Le cas particulier de la Montagne
Segré, Saint-Jean-de-la-Motte, Luneray, Gresse-en-Vercors, Corte, Bastia, Lannion, Vindry-sur-Turdin, Longpré-les-Corps-Saints, Marigné…
Partout en France, des habitants se mobilisent contre des fermetures de classes et d’écoles.
Bien que les annulations et suspensions soient rares, les décisions de suppression de postes peuvent toujours être contestées en justice.
Il faut relever, dans ce cadre, que les communes de montagne ont des arguments juridiques spécifiques à faire valoir. En effet, les territoires de montagne se trouvent dans une situation particulière en termes d’enclavement ou d’accessibilité.
En premier lieu, la loi Montagne II, prenant en compte ces spécificités, a introduit des dispositions intégrant la problématique de l’éducation dans ces communes :
Elle a ainsi modifié l’article 1er de la loi de 1985 en précisant que :
« L’État, les collectivités territoriales et leurs groupements (…) mettent en œuvre des politiques publiques articulées au sein d’une politique nationale répondant aux spécificités du développement équitable et durable de la montagne (…) et aux besoins des populations montagnardes permanentes et saisonnières (…) Dans le cadre de cette politique, l’action de l’État a, en particulier, pour finalités : (…) 13° De réévaluer le niveau des services publics et des services au public en montagne et d’en assurer la pérennité, la qualité, l’accessibilité et la proximité, en tenant compte, notamment en matière d’organisation scolaire, d’offre de soins et de transports, des temps de parcours et des spécificités géographiques, démographiques et saisonnières des territoires de montagne. »

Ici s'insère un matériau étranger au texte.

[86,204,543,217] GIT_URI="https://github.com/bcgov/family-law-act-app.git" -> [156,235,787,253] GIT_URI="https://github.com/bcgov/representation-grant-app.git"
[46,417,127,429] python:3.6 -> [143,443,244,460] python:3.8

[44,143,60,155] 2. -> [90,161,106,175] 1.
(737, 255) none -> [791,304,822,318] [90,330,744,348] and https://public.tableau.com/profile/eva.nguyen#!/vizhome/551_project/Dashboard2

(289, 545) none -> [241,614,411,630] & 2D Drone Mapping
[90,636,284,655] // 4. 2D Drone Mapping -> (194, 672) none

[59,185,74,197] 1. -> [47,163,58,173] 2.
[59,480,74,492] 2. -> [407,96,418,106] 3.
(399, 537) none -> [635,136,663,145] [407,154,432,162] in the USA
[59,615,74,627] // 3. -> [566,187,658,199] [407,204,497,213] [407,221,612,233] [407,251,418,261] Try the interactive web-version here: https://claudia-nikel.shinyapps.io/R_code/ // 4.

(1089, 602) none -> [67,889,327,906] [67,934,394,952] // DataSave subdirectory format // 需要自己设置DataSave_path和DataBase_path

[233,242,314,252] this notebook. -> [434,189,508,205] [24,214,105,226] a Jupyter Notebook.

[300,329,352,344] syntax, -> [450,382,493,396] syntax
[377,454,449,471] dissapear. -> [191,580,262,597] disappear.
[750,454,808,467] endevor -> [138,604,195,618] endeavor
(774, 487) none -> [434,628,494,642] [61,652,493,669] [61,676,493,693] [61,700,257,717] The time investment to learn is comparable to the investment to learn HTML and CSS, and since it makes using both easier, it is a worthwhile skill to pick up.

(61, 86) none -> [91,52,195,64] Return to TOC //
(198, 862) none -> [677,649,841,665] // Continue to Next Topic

L’article 8 de la loi Montagne a également été modifié en 2016 spécifiant désormais que :
« Les dispositions de portée générale ainsi que les politiques publiques et les mesures prises pour leur application relatives, notamment (…) à l’éducation (…) sont, éventuellement après expérimentation, adaptées à la spécificité de la montagne ou à la situation particulière de chaque massif ou partie de massif. »
L’article L.212-3 du code de l’éducation précise enfin depuis l’entrée en vigueur de cette loi que l’attention particulière portée aux territoires de montagne doit être à l’œuvre lorsqu’il s’agit de définir des seuils de fermeture de classe :
« La mise en œuvre de la carte scolaire permet l’identification des écoles publiques ou des réseaux d’écoles publiques qui justifient l’application de modalités spécifiques d’organisation scolaire, notamment en termes de seuils d’ouverture et de fermeture de classe, au regard de leurs caractéristiques montagnardes, de la démographie scolaire, de l’isolement, des conditions d’accès et des temps de transports scolaires ».
En deuxième lieu, cette loi de 2016 est venue préciser que les enfants des saisonniers devaient être pris en compte dans les effectifs :
« Le nombre d’enseignants du premier degré affectés à chaque département par le recteur d’académie est déterminé en prenant en compte les effectifs scolaires liés à la population des saisonniers ».
En troisième lieu, les enfants dès deux ans peuvent être accueillis dans les écoles maternelles en vertu de l’article L113-1 du code de l’éducation. Ces enfants doivent d’ailleurs être accueillis en priorité dans les écoles situées dans un environnement social défavorisé, que ce soit dans les zones urbaines, rurales ou de montagne ou dans les DOM TOM.
Dans les écoles accueillant des enfants dès deux ans, ces derniers doivent être comptabilisés dans les prévisions d’effectifs d’élèves pour la rentrée. Cette disposition est issue de la loi n° 2013-595 du 8 juillet 2013 d’orientation et de programmation pour la refondation de l’école de la République, qui l’a introduit dans des termes limpides.
Les ministres successifs de l’éducation nationale ont rappelé les modalités de calcul des effectifs, comprenant les enfants de 2 ans, dans de nombreuses réponses ministérielles. Cf. à titre d’exemple Réponse du Ministère auprès du ministre de l’Éducation nationale, de la jeunesse et des sports -Sports à la question de VÉRIEN Dominique JO Sénat du 16/02/2022 – page 1667
L’intention du législateur de voir ces enfants comptabilisés ressort par ailleurs sans équivoque des débats parlementaires ayant précédé l’adoption de la loi d’orientation.
Pourtant, dans la pratique, lors des décisions de suppressions de postes d’enseignants, les inspecteurs d’académie ne semblent pas toujours pas être au courant de l’obligation de comptabiliser ces enfants, obligation qui date pourtant de plus de dix ans, ni de l’obligation de considérer avec attention les territoires de montagne du fait de leur isolement, en ne leur appliquant pas de seuils de fermeture.